Groom them frequently and keep their cages clean and sanitary. Guinea Pigs (or Cavys as they are called) try to avoid getting wet (just like their feline friends cats) so unless your guinea pig has gotten involved in a dirty smelly mess, it’s better not to strain them with dipping them in water. Keeping the living space clean and free of urine, waste, and uneaten food will prolong the life of your little fur ball and keep him/her Strong and vibrant!
Cavy’s (another name for Guinea Pigs) are much more likely to contract disease and illness when compared to other common household pets. Some believe the size of the cage is responsible for this.
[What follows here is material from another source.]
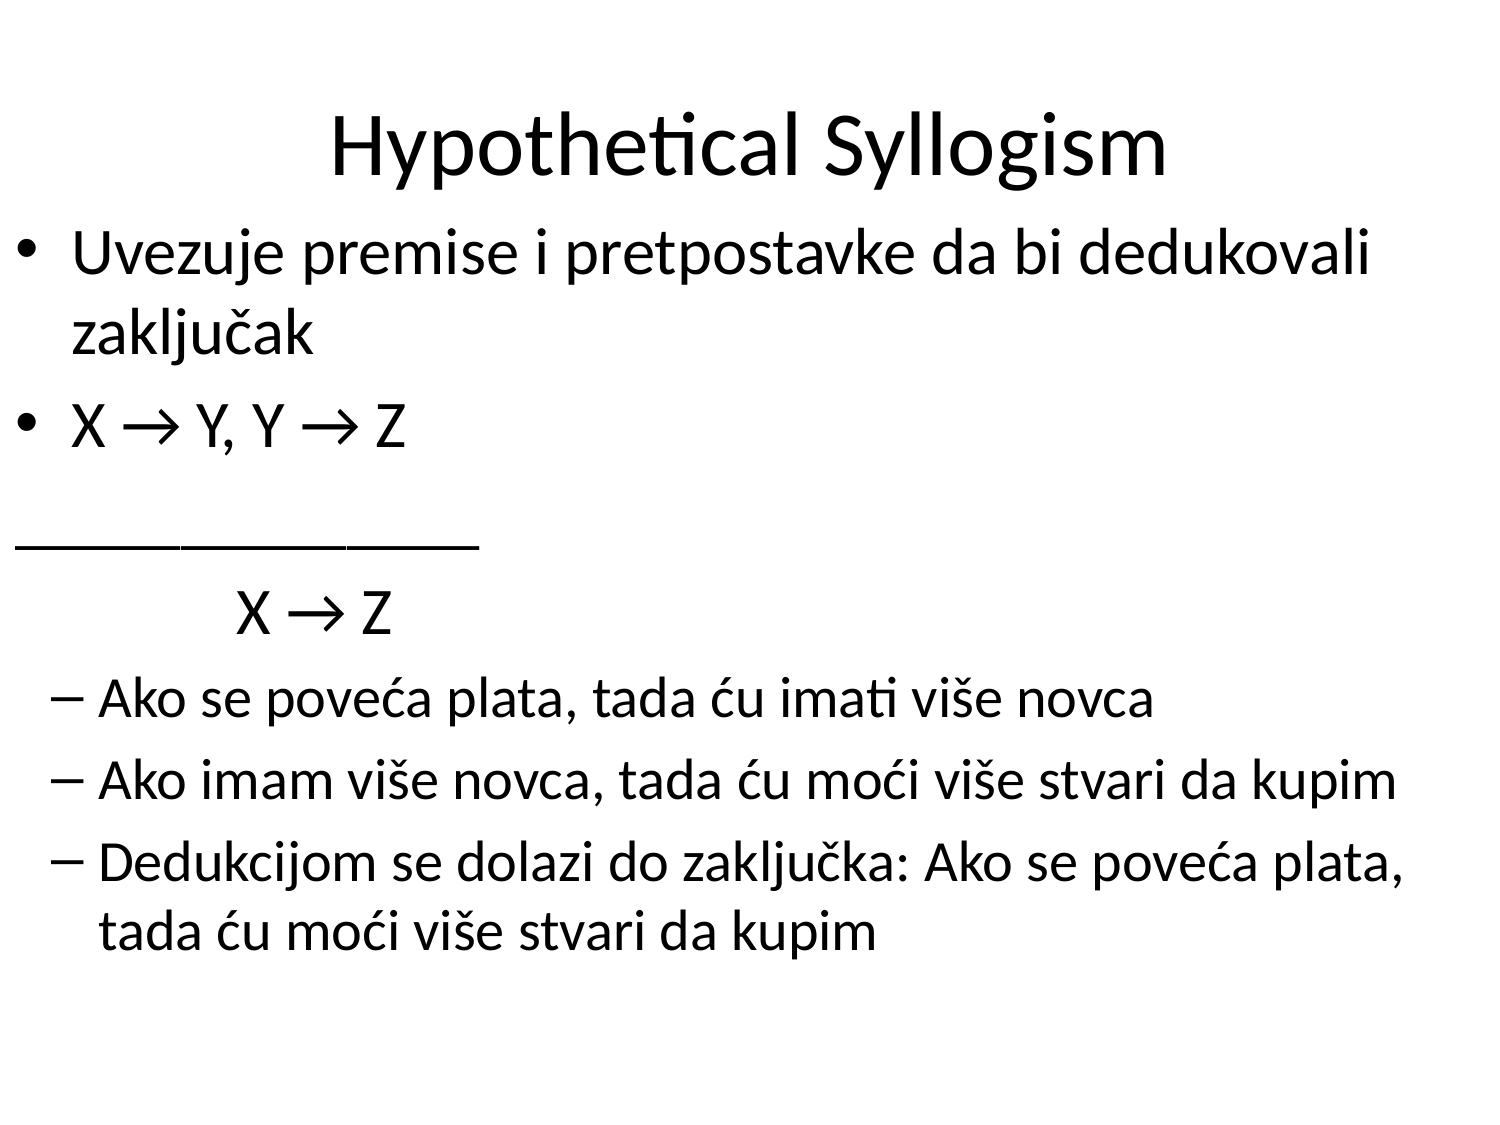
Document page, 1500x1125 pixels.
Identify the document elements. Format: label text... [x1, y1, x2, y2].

If we envision the living space Rex and Fluffy are entitled to, and then look at where the little fur ball sleeps, it begins to make sense. Guinea pigs spend their lives in a much smaller space.
Sneezing and running nose. Allergies with the bedding material occasionally come about. Also Lengthy exposure to a new setting or contact with foreign objects or plants can generate allergies. Try Swapping the bedding material and stop from taking him to places you think may cause these symptoms. Constant discharge or chafing of the nose should be a sign to call the Vet.
Coughing This can be life-threatening. Any type of Heavy Respiration, wheezing or panting sounds could be a signal of a repertory disease. Call your vet ASAP. Delaying this engagement can be grave for your guinea pigs health.
Watery eyes. Bothersome particles like dust, dirt, pollen, and powder can occasionally induce this. Visit your Vet and ask for directions on how to safely flush the eyes of your pet. Agonizing sores from cysts can arise on pet’s eyes and should be removed by a qualified Vet.
Hair loss. When a Cavy is cut or bitten the fur near the injury will fall out. This is entirely natural.Extreme hair loss is much more severe. Parasites such as mites, ringworm and fleas may be to blame and should be treated by your vet right away.
Diarrhea. Upon discovery of this problem, immediate action is required on your part. This can be fatal if not quickly treated. Diarrhea’s main cause is an over abundance of fruits or vegetables(wet foods), and possibly the ingestion of something foreign or rotten to the regular diet. Add more dried foods and hay to the diet. Along with boosting the vitamin C in his pellets, an introduction of lactobacillus acidophiles for guinea pigs in capsule form should be administered.
Pink or red urine. Blood in the urinary tract is grave. Get him/her to the Vet immediately.
Skin irritations. Itching and scratching caused by parasites and fungal infections can lead to more serious conditions and should be dealt with quickly. Consult your Vet or pet store and get a medicated shampoo designed to kill and prevent further infestations. Many products exist to deal directly with specific vermin that attack your pet’s coat.
Seizures. When your Guinea Pig frequently tilts or shakes his head this may be the result of an ear infection. Infections caused by repeated bites from parasites can cause damage to a Cavys nervous system and have severe consequences to your Guinea Pig’s health. Body shaking, curling up, stiffness and erratic behavior are dangerous conditions that require immediate attention by a trained Veterinarian.
In Conclusion. The most significant aspect of bringing up a healthy Guinea Pig and the key to sustaining the life of your little fur ball is by keeping his/her cage clean. Change the litter material regularly and sanitize the cage frequently. Doing this will prevent some of the unfortunate symptoms discussed in this report and ensure good guinea pig health!